What is your DMV specific “sin” that would get you a scarlet letter?

Anonymous
Anonymous wrote:
Anonymous wrote:My kids don’t play travel sports and I’m not interested in Larla and Larlo’s teams… sorry


Translation: My kids are un-athletic wheezing dweebs and we can’t afford travel sports anyway.

Whatever makes you better about shelling out all that $$$
Anonymous
Anonymous wrote:
Anonymous wrote:
Anonymous wrote:I refer to National Airport as Reagan


Same

I also hate Georgetown Cupcakes


Georgetown cupcakes are 100% a tourist thing at this point. Everybody local knows they are the worst cupcakes in the area.


Did they steal a crappy recipe from Magnolia Bakery in NYC? Mediocre "Sex and the City" tie-in red velvet 🧁 🧁 🧁.
Anonymous
Anonymous wrote:Mine is that I hate half smokes. DH and I spend a lot of time taking out of town visitors to Ben’s Chili Bowl at their request. I don’t feel like we can decline taking them. I love the history and even the chili itself, but I hate half smokes. Not just Ben’s but all of them. Which is weird because I love a good hot dog.

I would have to wear a scarlet H.


I bought some Ben’s Chili Bowl half smokes from Costco a couple of months ago. One of them had some bone in it that cracked my tooth. I have just had a crown fitted as a result. So I too now hate Ben’s Chili Bowl half-smokes.
Anonymous
Anonymous wrote:I hate the Kennedy Center and find the experience uncivilized


Uncivilized in what way?
Anonymous
Anonymous wrote:
Anonymous wrote:
Anonymous wrote:
Anonymous wrote:I refer to National Airport as Reagan


Ouch


Born and raised here and I say Reagan


DOB?


1985
Anonymous
Anonymous wrote:
Anonymous wrote:
Anonymous wrote:
Anonymous wrote:
Anonymous wrote:
Anonymous wrote:Tf is a half smoke?


A local variety of smoked pork and beef sausage usually grilled and eaten on a hot dog bun.


Like a cross between a hot dog and a kielbasa? Gross



No, not like that. Are you midwestern ?


No, I’m from here. Are you midwestern?


No, I’m from here. Why would you think anything is like a kielbasa?


It kind of is like a cross of those two things.
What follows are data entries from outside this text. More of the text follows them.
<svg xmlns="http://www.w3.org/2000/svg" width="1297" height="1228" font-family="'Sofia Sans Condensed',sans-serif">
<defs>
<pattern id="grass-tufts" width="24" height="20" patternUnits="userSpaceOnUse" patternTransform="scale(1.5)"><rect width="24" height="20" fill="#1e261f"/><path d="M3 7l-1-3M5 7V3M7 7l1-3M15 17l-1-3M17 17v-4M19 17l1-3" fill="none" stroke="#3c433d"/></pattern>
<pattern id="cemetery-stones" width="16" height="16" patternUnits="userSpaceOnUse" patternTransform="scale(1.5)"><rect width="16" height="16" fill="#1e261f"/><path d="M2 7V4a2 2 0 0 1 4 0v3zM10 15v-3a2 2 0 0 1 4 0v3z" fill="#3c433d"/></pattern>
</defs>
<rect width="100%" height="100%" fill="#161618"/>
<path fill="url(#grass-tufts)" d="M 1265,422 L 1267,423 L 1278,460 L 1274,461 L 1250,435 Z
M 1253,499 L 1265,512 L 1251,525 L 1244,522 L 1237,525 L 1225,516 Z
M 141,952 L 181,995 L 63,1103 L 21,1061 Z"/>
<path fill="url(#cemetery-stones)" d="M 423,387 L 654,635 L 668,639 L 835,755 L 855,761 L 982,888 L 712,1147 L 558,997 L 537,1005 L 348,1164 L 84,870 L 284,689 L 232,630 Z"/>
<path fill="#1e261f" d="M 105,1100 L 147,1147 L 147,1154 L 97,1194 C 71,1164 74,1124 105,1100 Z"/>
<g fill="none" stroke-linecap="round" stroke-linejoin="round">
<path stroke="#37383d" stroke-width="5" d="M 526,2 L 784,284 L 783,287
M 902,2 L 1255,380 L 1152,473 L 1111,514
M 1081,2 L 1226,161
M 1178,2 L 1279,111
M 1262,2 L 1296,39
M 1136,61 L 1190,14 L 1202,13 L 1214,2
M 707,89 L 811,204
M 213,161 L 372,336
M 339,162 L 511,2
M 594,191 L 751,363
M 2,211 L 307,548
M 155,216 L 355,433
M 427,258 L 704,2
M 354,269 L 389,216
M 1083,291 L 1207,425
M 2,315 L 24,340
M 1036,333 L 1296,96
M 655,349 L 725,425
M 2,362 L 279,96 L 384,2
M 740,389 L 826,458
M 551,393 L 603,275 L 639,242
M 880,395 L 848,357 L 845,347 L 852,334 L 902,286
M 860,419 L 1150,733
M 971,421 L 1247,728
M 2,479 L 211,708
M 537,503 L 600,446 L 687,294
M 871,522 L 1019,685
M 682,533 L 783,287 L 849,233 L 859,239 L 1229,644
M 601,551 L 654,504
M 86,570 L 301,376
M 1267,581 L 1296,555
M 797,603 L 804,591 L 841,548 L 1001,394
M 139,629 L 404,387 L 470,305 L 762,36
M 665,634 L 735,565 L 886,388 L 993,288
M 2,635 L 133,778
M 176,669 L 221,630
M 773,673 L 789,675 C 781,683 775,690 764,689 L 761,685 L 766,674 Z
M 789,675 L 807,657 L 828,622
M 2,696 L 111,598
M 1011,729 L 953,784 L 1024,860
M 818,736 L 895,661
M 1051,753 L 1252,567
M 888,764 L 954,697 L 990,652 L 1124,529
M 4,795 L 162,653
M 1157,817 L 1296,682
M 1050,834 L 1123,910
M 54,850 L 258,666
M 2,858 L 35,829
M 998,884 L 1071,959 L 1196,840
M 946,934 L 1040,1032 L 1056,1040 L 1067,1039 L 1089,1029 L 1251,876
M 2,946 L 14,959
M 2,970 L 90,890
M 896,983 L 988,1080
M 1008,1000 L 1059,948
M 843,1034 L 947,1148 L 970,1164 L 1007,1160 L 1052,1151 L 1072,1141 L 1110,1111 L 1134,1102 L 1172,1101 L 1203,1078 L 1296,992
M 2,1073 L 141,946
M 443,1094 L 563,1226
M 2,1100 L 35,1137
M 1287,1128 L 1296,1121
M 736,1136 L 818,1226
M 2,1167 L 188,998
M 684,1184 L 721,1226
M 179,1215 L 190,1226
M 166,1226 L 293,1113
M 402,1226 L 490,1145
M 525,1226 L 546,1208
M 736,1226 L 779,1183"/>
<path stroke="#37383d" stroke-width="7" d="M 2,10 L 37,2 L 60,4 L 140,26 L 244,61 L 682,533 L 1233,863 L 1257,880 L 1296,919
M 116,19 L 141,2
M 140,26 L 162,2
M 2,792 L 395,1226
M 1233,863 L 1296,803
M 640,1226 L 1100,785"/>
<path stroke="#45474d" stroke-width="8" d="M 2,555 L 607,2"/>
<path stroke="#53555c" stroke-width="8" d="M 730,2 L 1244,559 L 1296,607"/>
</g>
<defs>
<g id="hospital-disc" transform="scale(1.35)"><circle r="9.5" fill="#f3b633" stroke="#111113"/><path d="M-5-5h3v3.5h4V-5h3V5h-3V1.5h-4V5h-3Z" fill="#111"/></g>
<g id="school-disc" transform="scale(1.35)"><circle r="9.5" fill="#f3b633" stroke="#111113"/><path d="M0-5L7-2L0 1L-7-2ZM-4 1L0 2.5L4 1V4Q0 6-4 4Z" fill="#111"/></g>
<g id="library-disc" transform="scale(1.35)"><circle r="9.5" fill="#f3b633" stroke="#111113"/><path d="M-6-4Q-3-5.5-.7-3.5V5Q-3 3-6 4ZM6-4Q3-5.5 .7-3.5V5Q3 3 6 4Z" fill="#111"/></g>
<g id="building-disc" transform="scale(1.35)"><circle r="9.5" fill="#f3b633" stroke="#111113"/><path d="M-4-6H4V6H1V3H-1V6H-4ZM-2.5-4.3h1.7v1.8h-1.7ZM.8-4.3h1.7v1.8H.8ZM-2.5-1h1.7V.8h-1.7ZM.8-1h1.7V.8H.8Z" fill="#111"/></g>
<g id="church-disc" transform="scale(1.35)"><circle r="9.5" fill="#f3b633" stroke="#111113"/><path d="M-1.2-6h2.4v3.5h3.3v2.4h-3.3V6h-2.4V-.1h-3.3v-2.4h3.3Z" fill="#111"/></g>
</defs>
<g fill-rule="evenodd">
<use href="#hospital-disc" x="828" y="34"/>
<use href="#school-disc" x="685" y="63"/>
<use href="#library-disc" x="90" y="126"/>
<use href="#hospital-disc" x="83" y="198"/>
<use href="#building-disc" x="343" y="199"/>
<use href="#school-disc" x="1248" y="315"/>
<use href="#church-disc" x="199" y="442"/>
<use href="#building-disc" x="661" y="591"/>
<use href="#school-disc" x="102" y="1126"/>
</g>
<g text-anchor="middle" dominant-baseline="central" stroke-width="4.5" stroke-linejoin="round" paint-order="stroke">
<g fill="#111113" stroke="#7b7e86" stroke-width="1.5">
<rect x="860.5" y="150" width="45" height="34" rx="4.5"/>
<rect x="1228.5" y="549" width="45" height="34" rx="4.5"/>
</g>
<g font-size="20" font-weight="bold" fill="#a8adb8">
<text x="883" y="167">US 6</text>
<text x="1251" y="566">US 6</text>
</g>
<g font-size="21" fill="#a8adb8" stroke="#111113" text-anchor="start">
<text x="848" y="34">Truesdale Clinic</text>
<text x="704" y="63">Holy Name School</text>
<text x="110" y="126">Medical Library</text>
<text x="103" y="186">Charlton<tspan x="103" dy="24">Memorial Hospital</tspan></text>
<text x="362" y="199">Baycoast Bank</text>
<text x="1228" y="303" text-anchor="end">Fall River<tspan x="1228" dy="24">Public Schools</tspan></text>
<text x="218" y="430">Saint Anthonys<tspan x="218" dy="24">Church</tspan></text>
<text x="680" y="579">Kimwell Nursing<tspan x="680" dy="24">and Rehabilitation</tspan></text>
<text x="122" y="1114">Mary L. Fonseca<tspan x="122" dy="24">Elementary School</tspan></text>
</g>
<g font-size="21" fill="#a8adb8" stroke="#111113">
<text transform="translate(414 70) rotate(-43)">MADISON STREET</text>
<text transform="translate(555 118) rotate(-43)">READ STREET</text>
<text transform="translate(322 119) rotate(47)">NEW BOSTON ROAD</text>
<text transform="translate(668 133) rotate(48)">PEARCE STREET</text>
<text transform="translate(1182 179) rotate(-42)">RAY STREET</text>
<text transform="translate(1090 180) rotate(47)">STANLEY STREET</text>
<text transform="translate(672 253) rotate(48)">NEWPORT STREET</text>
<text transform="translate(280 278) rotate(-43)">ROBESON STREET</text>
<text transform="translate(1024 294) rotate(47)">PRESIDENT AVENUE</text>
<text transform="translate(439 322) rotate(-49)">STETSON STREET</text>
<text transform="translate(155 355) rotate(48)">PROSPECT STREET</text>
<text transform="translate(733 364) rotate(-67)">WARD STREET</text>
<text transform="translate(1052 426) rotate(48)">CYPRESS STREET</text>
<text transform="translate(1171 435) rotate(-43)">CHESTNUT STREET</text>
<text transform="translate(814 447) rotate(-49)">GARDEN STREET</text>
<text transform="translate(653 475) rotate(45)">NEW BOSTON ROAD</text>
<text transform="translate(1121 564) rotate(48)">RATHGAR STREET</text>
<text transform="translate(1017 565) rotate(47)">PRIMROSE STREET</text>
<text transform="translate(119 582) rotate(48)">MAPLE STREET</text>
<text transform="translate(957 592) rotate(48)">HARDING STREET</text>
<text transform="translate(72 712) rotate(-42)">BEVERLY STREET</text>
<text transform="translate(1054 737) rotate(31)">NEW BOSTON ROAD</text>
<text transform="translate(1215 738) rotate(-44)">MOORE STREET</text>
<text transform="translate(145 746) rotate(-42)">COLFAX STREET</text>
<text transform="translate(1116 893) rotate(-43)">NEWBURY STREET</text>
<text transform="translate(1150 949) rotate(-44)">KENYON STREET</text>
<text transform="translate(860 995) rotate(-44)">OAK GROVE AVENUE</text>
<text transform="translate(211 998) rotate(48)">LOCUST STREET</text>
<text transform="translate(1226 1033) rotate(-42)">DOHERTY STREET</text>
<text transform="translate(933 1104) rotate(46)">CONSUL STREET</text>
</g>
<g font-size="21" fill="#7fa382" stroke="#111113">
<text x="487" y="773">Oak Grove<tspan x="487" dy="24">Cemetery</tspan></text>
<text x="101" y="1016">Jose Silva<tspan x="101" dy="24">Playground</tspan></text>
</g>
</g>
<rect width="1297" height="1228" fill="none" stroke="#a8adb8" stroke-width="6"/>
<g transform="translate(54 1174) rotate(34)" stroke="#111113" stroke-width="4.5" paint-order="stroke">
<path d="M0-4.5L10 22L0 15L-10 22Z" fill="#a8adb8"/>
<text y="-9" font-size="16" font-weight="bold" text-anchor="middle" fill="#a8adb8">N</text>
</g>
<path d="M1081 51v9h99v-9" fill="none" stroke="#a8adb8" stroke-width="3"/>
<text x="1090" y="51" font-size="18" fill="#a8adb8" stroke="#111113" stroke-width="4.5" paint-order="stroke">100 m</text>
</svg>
Like a more intense hotdog.
Anonymous
Anonymous wrote:I'm fat.



Well over half the women in the USA are overweight and a significant percentage are morbidly obese.

DC is no exception; you just have to get out of N.W. and visit the other 3 quarters.
Anonymous
Anonymous wrote:
Anonymous wrote:I'm fat.


Scarlet F for you.

That’s probably the biggest sin on DCUM if you are a woman.


Scarlet B (bodyshamer) for you.
Anonymous

Riding on the wrong side of the Metro escalator
HA!
Anonymous
Anonymous wrote:
Anonymous wrote:
Anonymous wrote:
Anonymous wrote:
Anonymous wrote:
Anonymous wrote:
Anonymous wrote:Calling the DC area "DMV."



It would be a sin to sneer at calling it the DMV.

You must be a transplant.

4th generation from DC and I don’t call it the DMV and get annoyed at those who do.


+1000

No greater sign of someone being a transplant than calling the region "DMV."


How do you explain all of the people who aren’t transplants that have used it for decades?


I’ve never heard a non transplant use that term unless it’s someone under the age of 25.


Way to tell on yourself that you have zero black friends.


+10000000000000

Anonymous
Anonymous wrote:I find driving in Arlington to be very confusing to the point I had no desire to move there.


Me, too!
Anonymous
Anonymous wrote:
Anonymous wrote:Mine is that I hate half smokes. DH and I spend a lot of time taking out of town visitors to Ben’s Chili Bowl at their request. I don’t feel like we can decline taking them. I love the history and even the chili itself, but I hate half smokes. Not just Ben’s but all of them. Which is weird because I love a good hot dog.

I would have to wear a scarlet H.


I bought some Ben’s Chili Bowl half smokes from Costco a couple of months ago. One of them had some bone in it that cracked my tooth. I have just had a crown fitted as a result. So I too now hate Ben’s Chili Bowl half-smokes.

I think Ben's chili is just awful.
Anonymous
Anonymous wrote:
Anonymous wrote:
Anonymous wrote:My kids don’t play travel sports and I’m not interested in Larla and Larlo’s teams… sorry


Translation: My kids are un-athletic wheezing dweebs and we can’t afford travel sports anyway.


DP: No travel sports or interest therein. I like my sleep and free time. People who do them are mindless zombies who can't think for themselves.


And most of the kids don’t play sports at college.
Anonymous
I love tailgating people on 395.
Anonymous
I voted for Trump. Twice. And I live in Del Ray.